INSTRUCCIONES DE TRABAJO:
Por favor, sustituye "construcción" por "edificación" en el tramo que abre con el inicio de las filas y cierra con la línea que contiene "estos proyectos deberán estar", ambos extremos incluidos. Devuelve solo ese tramo, sin ningún otro cambio.

DATOS PROPORCIONADOS:
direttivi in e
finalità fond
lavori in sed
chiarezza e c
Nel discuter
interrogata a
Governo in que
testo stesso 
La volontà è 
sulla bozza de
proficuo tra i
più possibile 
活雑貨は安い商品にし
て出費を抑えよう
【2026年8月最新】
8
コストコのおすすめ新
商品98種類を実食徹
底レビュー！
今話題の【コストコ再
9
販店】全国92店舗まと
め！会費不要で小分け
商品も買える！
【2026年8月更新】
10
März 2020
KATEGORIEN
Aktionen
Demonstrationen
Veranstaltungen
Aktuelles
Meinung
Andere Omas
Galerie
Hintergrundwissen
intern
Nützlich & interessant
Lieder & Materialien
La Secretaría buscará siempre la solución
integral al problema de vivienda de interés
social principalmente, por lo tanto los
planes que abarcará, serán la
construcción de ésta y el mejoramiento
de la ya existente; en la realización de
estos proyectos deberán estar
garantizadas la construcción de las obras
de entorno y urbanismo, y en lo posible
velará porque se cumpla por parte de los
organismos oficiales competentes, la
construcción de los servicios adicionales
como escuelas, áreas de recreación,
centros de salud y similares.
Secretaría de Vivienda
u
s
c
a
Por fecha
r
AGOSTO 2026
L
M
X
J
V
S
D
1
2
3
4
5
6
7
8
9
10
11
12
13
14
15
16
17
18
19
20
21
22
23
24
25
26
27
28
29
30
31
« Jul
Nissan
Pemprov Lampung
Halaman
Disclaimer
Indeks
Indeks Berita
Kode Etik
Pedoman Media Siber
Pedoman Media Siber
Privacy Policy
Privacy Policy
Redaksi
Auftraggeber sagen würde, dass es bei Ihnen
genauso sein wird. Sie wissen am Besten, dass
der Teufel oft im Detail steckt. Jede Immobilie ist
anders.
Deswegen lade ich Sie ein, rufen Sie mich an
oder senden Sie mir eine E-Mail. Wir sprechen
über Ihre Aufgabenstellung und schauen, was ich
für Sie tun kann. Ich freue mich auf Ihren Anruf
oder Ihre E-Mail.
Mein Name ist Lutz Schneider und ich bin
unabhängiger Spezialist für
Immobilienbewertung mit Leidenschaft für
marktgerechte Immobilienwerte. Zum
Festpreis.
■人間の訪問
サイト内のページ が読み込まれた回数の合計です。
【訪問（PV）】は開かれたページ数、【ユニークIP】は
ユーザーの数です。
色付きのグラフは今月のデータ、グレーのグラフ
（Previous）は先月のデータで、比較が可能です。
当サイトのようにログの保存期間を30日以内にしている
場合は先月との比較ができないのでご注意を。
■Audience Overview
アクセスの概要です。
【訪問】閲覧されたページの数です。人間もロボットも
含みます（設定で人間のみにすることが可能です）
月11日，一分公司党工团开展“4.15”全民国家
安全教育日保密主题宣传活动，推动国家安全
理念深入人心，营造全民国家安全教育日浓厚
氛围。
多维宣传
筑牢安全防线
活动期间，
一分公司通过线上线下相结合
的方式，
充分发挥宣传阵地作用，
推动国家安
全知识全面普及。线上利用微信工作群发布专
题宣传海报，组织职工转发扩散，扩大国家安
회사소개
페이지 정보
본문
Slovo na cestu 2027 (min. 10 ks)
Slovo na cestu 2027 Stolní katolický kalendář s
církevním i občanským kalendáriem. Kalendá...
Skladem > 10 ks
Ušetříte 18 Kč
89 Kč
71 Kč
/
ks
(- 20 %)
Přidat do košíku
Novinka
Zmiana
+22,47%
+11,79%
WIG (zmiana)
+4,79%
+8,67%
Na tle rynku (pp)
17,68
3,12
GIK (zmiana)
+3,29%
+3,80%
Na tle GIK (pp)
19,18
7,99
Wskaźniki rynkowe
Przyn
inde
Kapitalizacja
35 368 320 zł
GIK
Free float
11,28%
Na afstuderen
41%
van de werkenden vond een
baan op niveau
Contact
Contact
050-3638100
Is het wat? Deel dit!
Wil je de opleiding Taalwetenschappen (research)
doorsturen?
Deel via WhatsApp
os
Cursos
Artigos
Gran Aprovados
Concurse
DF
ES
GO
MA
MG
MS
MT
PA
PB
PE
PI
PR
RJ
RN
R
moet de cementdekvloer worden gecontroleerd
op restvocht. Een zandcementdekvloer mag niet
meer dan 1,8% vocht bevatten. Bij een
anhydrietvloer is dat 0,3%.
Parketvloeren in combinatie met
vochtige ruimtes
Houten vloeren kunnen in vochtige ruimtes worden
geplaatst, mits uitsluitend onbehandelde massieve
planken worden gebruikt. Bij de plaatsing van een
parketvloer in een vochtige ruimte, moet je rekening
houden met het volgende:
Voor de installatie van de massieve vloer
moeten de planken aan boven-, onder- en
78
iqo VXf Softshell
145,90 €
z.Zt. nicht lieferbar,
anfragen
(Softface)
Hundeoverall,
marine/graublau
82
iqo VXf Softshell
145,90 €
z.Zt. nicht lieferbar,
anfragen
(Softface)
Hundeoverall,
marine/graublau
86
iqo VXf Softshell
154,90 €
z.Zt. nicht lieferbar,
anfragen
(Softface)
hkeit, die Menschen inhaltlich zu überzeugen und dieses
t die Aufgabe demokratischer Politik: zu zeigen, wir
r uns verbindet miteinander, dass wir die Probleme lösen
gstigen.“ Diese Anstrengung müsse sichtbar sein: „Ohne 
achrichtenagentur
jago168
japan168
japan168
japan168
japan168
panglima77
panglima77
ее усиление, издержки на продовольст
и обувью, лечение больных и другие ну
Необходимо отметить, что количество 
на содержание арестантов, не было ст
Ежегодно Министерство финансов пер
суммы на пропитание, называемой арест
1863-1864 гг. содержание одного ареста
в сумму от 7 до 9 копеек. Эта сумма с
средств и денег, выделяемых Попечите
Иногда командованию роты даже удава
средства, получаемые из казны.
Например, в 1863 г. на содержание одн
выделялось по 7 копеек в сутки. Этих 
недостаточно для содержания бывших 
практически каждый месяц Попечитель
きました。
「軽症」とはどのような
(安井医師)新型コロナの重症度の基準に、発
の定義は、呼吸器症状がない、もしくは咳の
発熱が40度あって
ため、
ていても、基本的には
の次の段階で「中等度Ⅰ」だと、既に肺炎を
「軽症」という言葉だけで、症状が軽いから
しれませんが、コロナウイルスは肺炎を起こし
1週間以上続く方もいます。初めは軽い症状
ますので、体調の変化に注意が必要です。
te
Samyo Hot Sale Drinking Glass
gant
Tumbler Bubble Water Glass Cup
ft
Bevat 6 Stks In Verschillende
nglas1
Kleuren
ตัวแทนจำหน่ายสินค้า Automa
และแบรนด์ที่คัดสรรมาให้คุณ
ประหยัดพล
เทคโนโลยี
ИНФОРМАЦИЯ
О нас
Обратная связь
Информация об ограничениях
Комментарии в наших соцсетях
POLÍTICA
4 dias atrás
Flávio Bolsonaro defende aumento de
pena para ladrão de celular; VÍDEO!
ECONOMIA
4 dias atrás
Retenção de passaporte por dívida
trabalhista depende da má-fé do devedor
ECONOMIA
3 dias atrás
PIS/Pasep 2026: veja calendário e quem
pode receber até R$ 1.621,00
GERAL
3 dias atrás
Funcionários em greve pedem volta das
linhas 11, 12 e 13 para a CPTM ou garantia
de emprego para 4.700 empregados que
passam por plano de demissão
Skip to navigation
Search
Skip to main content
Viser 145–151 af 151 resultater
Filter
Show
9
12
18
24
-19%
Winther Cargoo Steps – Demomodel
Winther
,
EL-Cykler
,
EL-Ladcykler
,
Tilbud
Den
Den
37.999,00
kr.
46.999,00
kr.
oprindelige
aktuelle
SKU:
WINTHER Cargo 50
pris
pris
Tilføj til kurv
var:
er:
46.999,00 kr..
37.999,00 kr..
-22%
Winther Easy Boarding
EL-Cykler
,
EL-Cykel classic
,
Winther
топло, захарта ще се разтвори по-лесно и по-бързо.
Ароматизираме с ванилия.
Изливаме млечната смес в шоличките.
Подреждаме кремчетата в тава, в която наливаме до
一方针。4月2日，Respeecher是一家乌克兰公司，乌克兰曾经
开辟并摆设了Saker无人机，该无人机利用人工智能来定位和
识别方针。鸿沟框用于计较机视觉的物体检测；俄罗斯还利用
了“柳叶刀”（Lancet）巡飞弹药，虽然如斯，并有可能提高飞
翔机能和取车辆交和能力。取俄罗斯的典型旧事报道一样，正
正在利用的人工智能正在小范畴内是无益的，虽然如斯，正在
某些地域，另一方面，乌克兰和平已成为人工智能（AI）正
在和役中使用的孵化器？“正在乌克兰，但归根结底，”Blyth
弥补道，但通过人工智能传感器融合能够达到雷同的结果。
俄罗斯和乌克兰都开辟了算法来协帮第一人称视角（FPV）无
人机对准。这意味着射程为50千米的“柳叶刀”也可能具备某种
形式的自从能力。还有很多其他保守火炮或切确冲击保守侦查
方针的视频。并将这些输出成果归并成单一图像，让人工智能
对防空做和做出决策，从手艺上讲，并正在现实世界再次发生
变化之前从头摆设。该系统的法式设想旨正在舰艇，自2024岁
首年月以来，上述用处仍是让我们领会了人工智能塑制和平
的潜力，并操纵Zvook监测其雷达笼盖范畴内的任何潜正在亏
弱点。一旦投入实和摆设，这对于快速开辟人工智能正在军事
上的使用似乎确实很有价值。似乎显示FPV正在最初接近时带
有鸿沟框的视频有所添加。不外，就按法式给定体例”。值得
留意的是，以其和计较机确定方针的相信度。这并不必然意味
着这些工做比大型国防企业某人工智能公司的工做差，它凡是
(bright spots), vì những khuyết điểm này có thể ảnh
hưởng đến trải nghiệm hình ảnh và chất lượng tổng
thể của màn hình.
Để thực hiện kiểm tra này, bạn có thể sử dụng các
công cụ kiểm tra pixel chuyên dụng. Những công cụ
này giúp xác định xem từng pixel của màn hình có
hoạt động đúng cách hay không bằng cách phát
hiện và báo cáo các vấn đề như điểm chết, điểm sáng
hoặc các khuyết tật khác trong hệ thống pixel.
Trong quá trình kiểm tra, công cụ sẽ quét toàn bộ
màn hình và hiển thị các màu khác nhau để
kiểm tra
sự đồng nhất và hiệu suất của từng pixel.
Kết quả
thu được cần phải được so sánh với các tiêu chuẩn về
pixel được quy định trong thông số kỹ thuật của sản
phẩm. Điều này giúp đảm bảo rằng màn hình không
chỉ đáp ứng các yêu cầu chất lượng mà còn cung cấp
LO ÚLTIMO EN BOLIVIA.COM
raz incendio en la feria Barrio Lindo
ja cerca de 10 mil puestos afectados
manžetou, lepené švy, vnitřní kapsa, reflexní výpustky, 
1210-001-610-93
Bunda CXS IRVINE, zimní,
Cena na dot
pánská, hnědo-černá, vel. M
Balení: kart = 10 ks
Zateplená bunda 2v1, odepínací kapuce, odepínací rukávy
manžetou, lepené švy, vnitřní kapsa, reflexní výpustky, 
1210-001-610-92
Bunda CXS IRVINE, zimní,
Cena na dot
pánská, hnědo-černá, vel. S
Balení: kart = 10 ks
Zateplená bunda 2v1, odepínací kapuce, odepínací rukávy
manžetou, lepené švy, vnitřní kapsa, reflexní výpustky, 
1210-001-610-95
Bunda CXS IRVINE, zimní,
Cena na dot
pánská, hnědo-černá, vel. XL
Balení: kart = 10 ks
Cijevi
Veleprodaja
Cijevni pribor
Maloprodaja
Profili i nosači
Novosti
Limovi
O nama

RESPUESTA:
direttivi in e
finalità fond
lavori in sed
chiarezza e c
Nel discuter
interrogata a
Governo in que
testo stesso 
La volontà è 
sulla bozza de
proficuo tra i
più possibile 
活雑貨は安い商品にし
て出費を抑えよう
【2026年8月最新】
8
コストコのおすすめ新
商品98種類を実食徹
底レビュー！
今話題の【コストコ再
9
販店】全国92店舗まと
め！会費不要で小分け
商品も買える！
【2026年8月更新】
10
März 2020
KATEGORIEN
Aktionen
Demonstrationen
Veranstaltungen
Aktuelles
Meinung
Andere Omas
Galerie
Hintergrundwissen
intern
Nützlich & interessant
Lieder & Materialien
La Secretaría buscará siempre la solución
integral al problema de vivienda de interés
social principalmente, por lo tanto los
planes que abarcará, serán la
edificación de ésta y el mejoramiento
de la ya existente; en la realización de
estos proyectos deberán estar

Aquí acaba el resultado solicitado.